◆ **Problem**
Counting only lines below that contain the string "https", give the total as a single number.

◆ **Material to process**

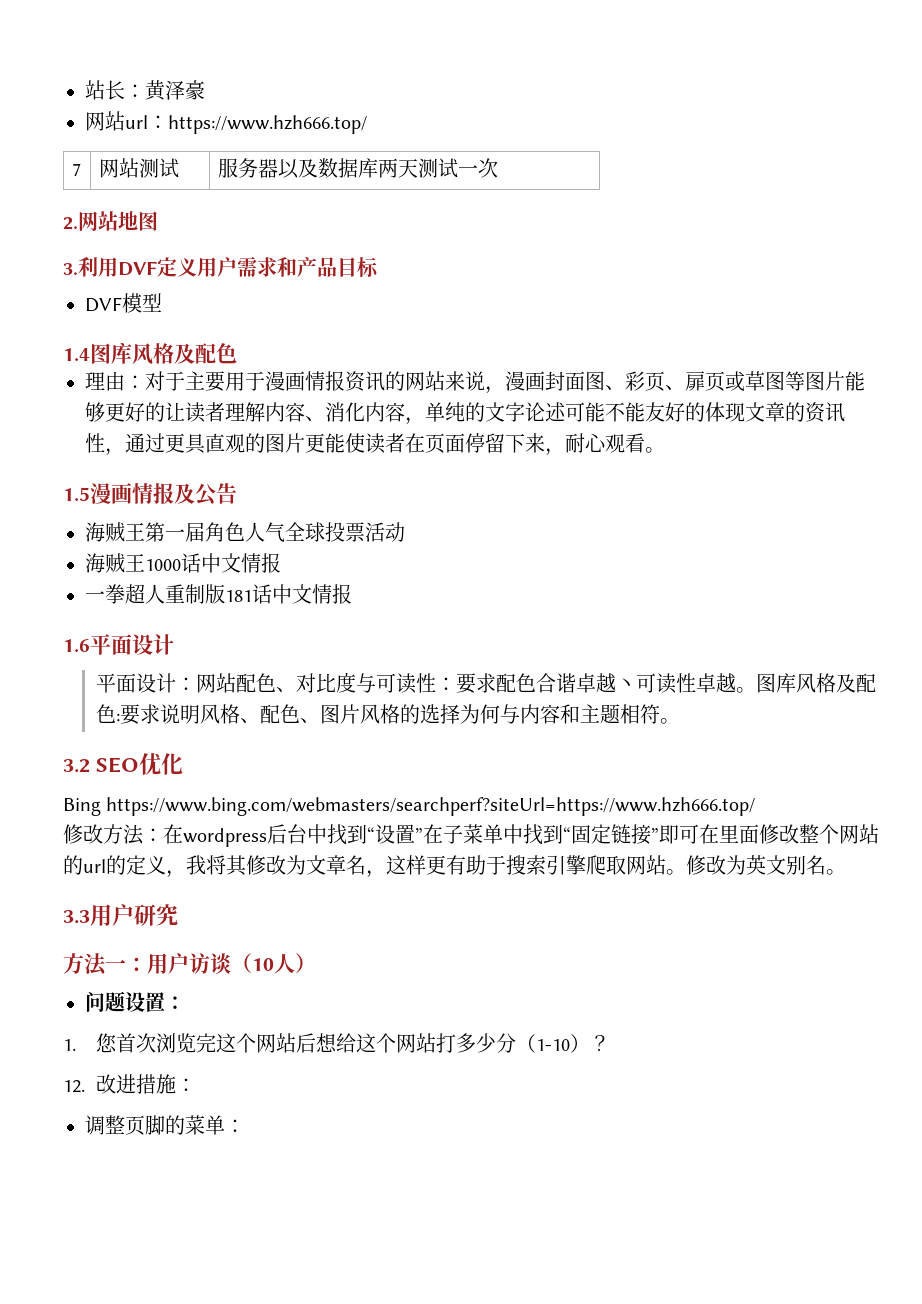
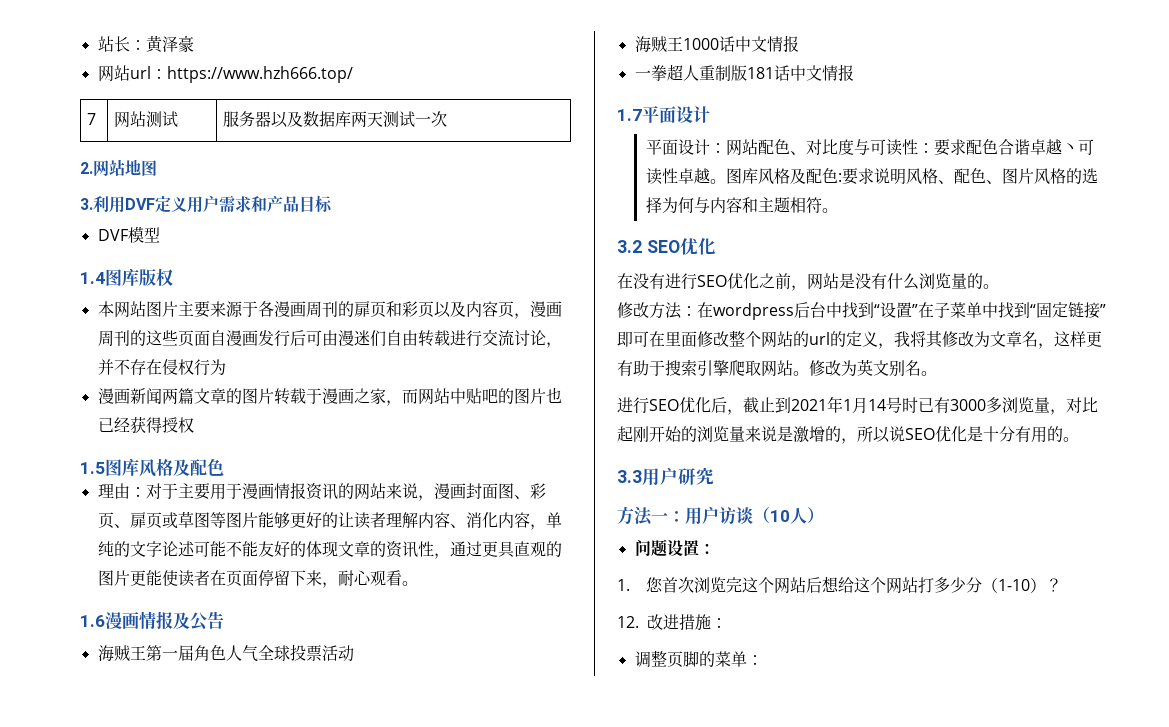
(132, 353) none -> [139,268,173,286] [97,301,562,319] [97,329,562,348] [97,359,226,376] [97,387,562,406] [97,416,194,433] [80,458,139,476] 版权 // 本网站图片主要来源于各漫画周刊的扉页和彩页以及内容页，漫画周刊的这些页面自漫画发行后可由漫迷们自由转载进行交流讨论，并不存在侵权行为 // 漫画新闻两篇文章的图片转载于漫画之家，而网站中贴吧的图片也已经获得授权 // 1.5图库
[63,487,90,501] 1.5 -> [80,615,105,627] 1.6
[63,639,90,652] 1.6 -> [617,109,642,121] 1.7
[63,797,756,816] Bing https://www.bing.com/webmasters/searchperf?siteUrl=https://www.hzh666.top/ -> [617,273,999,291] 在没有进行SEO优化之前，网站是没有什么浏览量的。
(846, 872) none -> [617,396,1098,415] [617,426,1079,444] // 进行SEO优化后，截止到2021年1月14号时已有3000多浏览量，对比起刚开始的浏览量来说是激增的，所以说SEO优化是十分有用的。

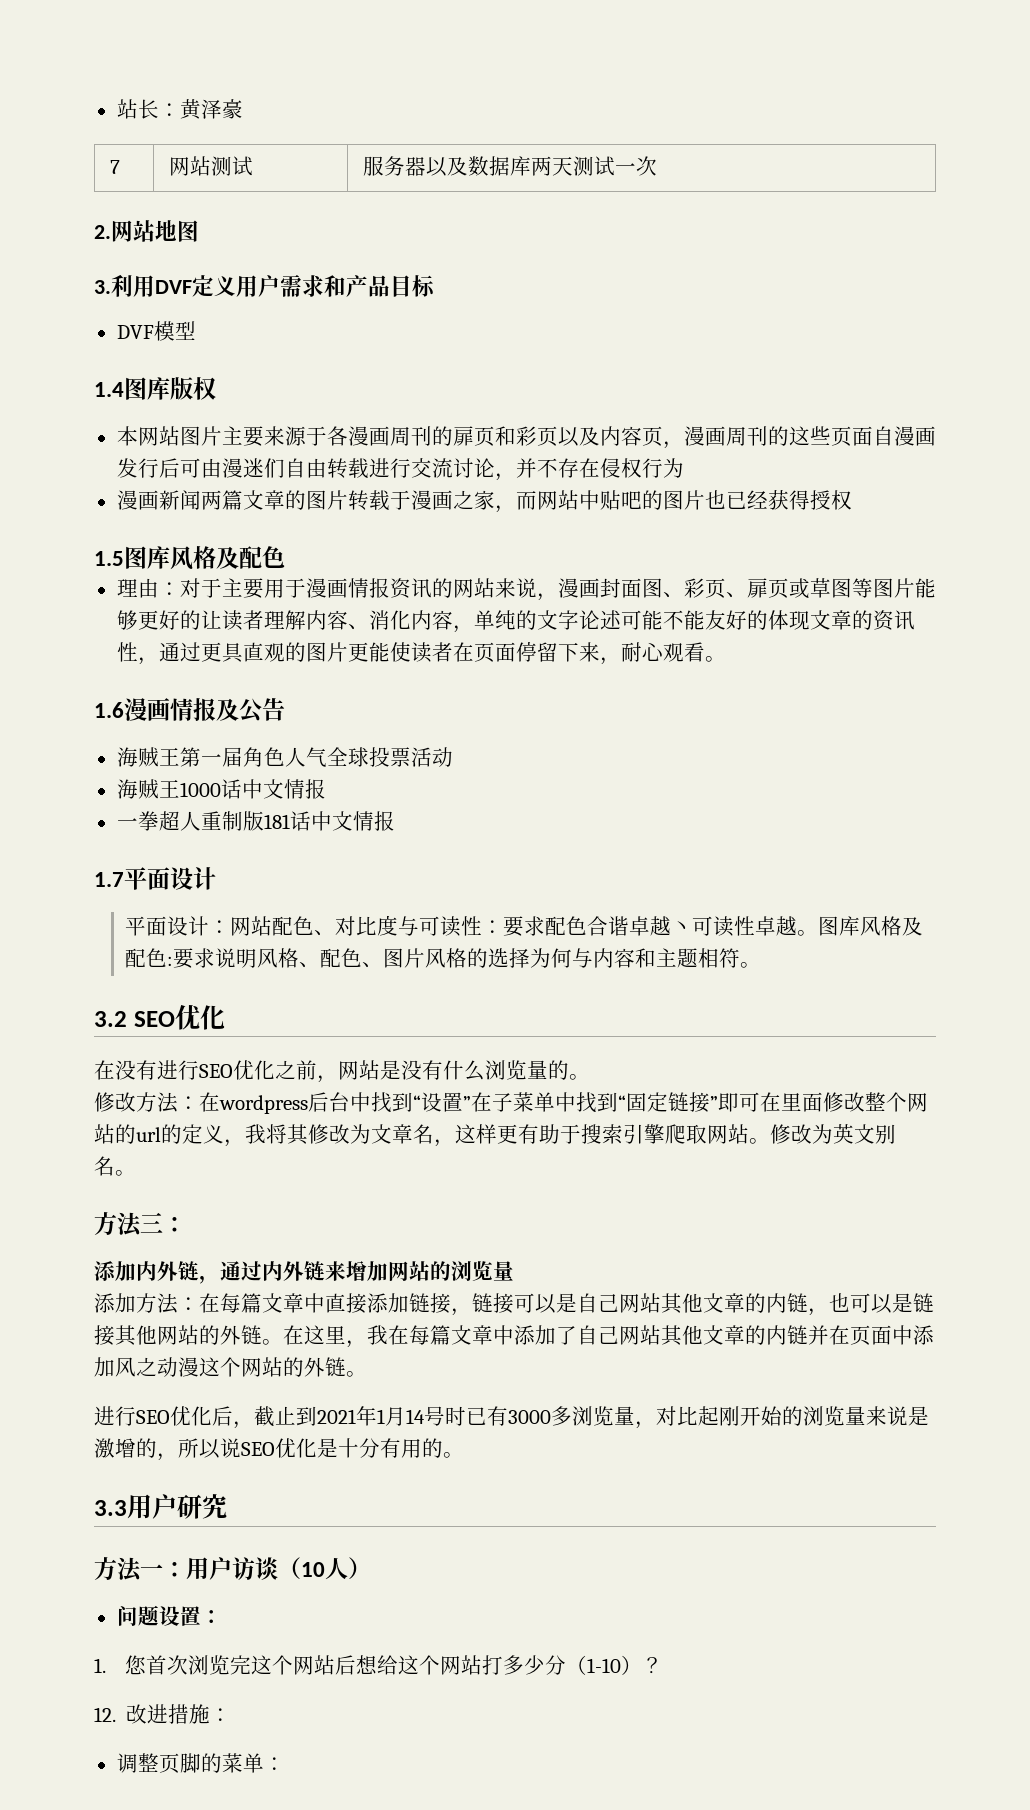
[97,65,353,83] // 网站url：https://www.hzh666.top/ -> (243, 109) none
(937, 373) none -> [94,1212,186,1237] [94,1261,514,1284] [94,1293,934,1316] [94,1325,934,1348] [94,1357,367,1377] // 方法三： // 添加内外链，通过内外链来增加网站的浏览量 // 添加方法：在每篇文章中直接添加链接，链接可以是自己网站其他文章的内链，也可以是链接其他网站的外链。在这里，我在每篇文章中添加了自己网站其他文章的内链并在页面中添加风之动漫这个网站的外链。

==

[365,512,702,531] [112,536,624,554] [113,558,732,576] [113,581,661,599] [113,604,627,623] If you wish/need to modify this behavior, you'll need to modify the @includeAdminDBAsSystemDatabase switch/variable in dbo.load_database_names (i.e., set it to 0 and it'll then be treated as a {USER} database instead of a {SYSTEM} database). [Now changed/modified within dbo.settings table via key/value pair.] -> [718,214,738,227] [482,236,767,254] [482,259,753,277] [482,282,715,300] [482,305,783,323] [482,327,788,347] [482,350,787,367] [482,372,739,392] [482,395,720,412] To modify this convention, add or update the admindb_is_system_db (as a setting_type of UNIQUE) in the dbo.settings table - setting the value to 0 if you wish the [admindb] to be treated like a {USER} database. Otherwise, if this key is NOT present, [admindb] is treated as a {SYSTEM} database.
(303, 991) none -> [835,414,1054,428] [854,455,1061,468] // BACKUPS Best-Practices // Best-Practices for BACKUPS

==

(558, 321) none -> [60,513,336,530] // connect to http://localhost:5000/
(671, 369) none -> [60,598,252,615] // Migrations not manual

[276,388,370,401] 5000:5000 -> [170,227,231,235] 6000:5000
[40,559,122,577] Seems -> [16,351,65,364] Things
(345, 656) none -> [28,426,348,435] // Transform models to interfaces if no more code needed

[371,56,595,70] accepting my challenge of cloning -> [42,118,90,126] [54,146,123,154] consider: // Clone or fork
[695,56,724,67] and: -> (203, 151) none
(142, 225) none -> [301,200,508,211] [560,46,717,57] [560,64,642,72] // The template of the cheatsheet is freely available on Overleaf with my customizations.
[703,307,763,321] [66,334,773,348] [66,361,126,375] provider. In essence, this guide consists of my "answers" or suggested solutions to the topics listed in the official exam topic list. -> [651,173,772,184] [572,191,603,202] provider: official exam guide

◆ **Response area**
2